▶ [WORK TASK]: Every line below that contains "Pathogenesis" is to be copied.

====

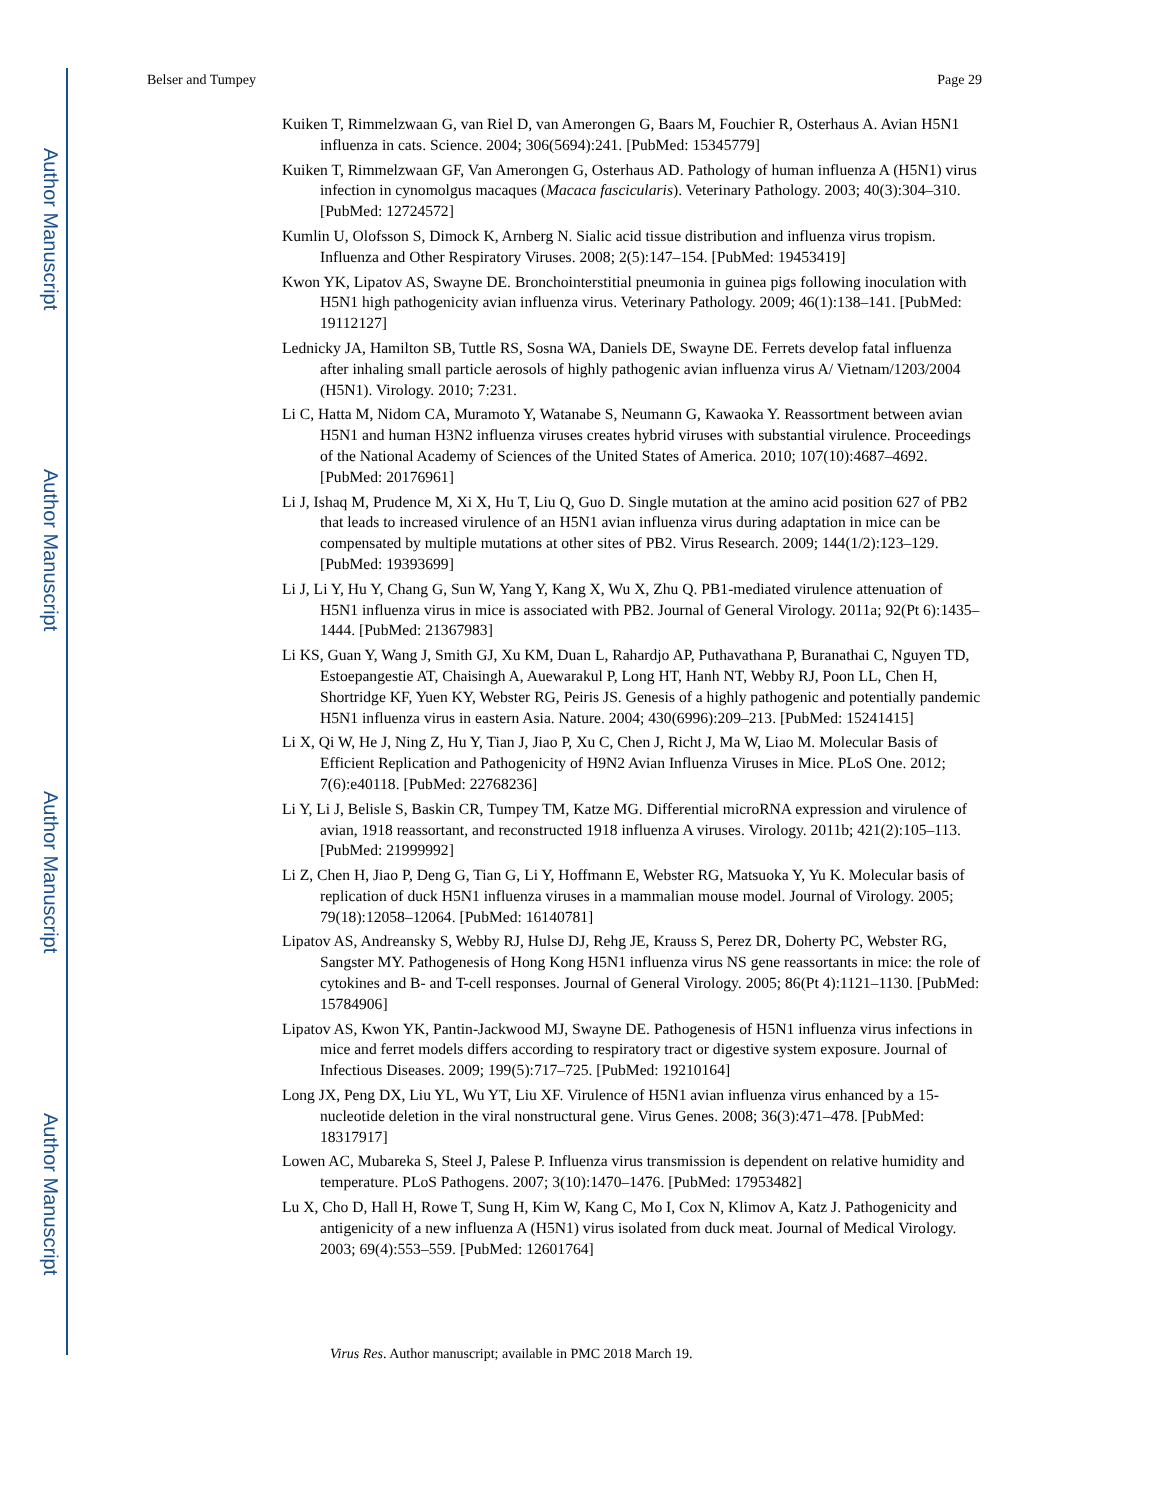Author Manuscript
Author Manuscript
Author Manuscript
Author Manuscript
Belser and Tumpey Page 29
Kuiken T, Rimmelzwaan G, van Riel D, van Amerongen G, Baars M, Fouchier R, Osterhaus A. Avian H5N1 influenza in cats. Science. 2004; 306(5694):241. [PubMed: 15345779]
Kuiken T, Rimmelzwaan GF, Van Amerongen G, Osterhaus AD. Pathology of human influenza A (H5N1) virus infection in cynomolgus macaques (Macaca fascicularis). Veterinary Pathology. 2003; 40(3):304–310. [PubMed: 12724572]
Kumlin U, Olofsson S, Dimock K, Arnberg N. Sialic acid tissue distribution and influenza virus tropism. Influenza and Other Respiratory Viruses. 2008; 2(5):147–154. [PubMed: 19453419]
Kwon YK, Lipatov AS, Swayne DE. Bronchointerstitial pneumonia in guinea pigs following inoculation with H5N1 high pathogenicity avian influenza virus. Veterinary Pathology. 2009; 46(1):138–141. [PubMed: 19112127]
Lednicky JA, Hamilton SB, Tuttle RS, Sosna WA, Daniels DE, Swayne DE. Ferrets develop fatal influenza after inhaling small particle aerosols of highly pathogenic avian influenza virus A/ Vietnam/1203/2004 (H5N1). Virology. 2010; 7:231.
Li C, Hatta M, Nidom CA, Muramoto Y, Watanabe S, Neumann G, Kawaoka Y. Reassortment between avian H5N1 and human H3N2 influenza viruses creates hybrid viruses with substantial virulence. Proceedings of the National Academy of Sciences of the United States of America. 2010; 107(10):4687–4692. [PubMed: 20176961]
Li J, Ishaq M, Prudence M, Xi X, Hu T, Liu Q, Guo D. Single mutation at the amino acid position 627 of PB2 that leads to increased virulence of an H5N1 avian influenza virus during adaptation in mice can be compensated by multiple mutations at other sites of PB2. Virus Research. 2009; 144(1/2):123–129. [PubMed: 19393699]
Li J, Li Y, Hu Y, Chang G, Sun W, Yang Y, Kang X, Wu X, Zhu Q. PB1-mediated virulence attenuation of H5N1 influenza virus in mice is associated with PB2. Journal of General Virology. 2011a; 92(Pt 6):1435–1444. [PubMed: 21367983]
Li KS, Guan Y, Wang J, Smith GJ, Xu KM, Duan L, Rahardjo AP, Puthavathana P, Buranathai C, Nguyen TD, Estoepangestie AT, Chaisingh A, Auewarakul P, Long HT, Hanh NT, Webby RJ, Poon LL, Chen H, Shortridge KF, Yuen KY, Webster RG, Peiris JS. Genesis of a highly pathogenic and potentially pandemic H5N1 influenza virus in eastern Asia. Nature. 2004; 430(6996):209–213. [PubMed: 15241415]
Li X, Qi W, He J, Ning Z, Hu Y, Tian J, Jiao P, Xu C, Chen J, Richt J, Ma W, Liao M. Molecular Basis of Efficient Replication and Pathogenicity of H9N2 Avian Influenza Viruses in Mice. PLoS One. 2012; 7(6):e40118. [PubMed: 22768236]
Li Y, Li J, Belisle S, Baskin CR, Tumpey TM, Katze MG. Differential microRNA expression and virulence of avian, 1918 reassortant, and reconstructed 1918 influenza A viruses. Virology. 2011b; 421(2):105–113. [PubMed: 21999992]
Li Z, Chen H, Jiao P, Deng G, Tian G, Li Y, Hoffmann E, Webster RG, Matsuoka Y, Yu K. Molecular basis of replication of duck H5N1 influenza viruses in a mammalian mouse model. Journal of Virology. 2005; 79(18):12058–12064. [PubMed: 16140781]
Lipatov AS, Andreansky S, Webby RJ, Hulse DJ, Rehg JE, Krauss S, Perez DR, Doherty PC, Webster RG, Sangster MY. Pathogenesis of Hong Kong H5N1 influenza virus NS gene reassortants in mice: the role of cytokines and B- and T-cell responses. Journal of General Virology. 2005; 86(Pt 4):1121–1130. [PubMed: 15784906]
Lipatov AS, Kwon YK, Pantin-Jackwood MJ, Swayne DE. Pathogenesis of H5N1 influenza virus infections in mice and ferret models differs according to respiratory tract or digestive system exposure. Journal of Infectious Diseases. 2009; 199(5):717–725. [PubMed: 19210164]
Long JX, Peng DX, Liu YL, Wu YT, Liu XF. Virulence of H5N1 avian influenza virus enhanced by a 15-nucleotide deletion in the viral nonstructural gene. Virus Genes. 2008; 36(3):471–478. [PubMed: 18317917]
Lowen AC, Mubareka S, Steel J, Palese P. Influenza virus transmission is dependent on relative humidity and temperature. PLoS Pathogens. 2007; 3(10):1470–1476. [PubMed: 17953482]
Lu X, Cho D, Hall H, Rowe T, Sung H, Kim W, Kang C, Mo I, Cox N, Klimov A, Katz J. Pathogenicity and antigenicity of a new influenza A (H5N1) virus isolated from duck meat. Journal of Medical Virology. 2003; 69(4):553–559. [PubMed: 12601764]
Virus Res. Author manuscript; available in PMC 2018 March 19.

====

▶ [EXERCISE SOLUTION]:
Lipatov AS, Andreansky S, Webby RJ, Hulse DJ, Rehg JE, Krauss S, Perez DR, Doherty PC, Webster RG, Sangster MY. Pathogenesis of Hong Kong H5N1 influenza virus NS gene reassortants in mice: the role of cytokines and B- and T-cell responses. Journal of General Virology. 2005; 86(Pt 4):1121–1130. [PubMed: 15784906]
Lipatov AS, Kwon YK, Pantin-Jackwood MJ, Swayne DE. Pathogenesis of H5N1 influenza virus infections in mice and ferret models differs according to respiratory tract or digestive system exposure. Journal of Infectious Diseases. 2009; 199(5):717–725. [PubMed: 19210164]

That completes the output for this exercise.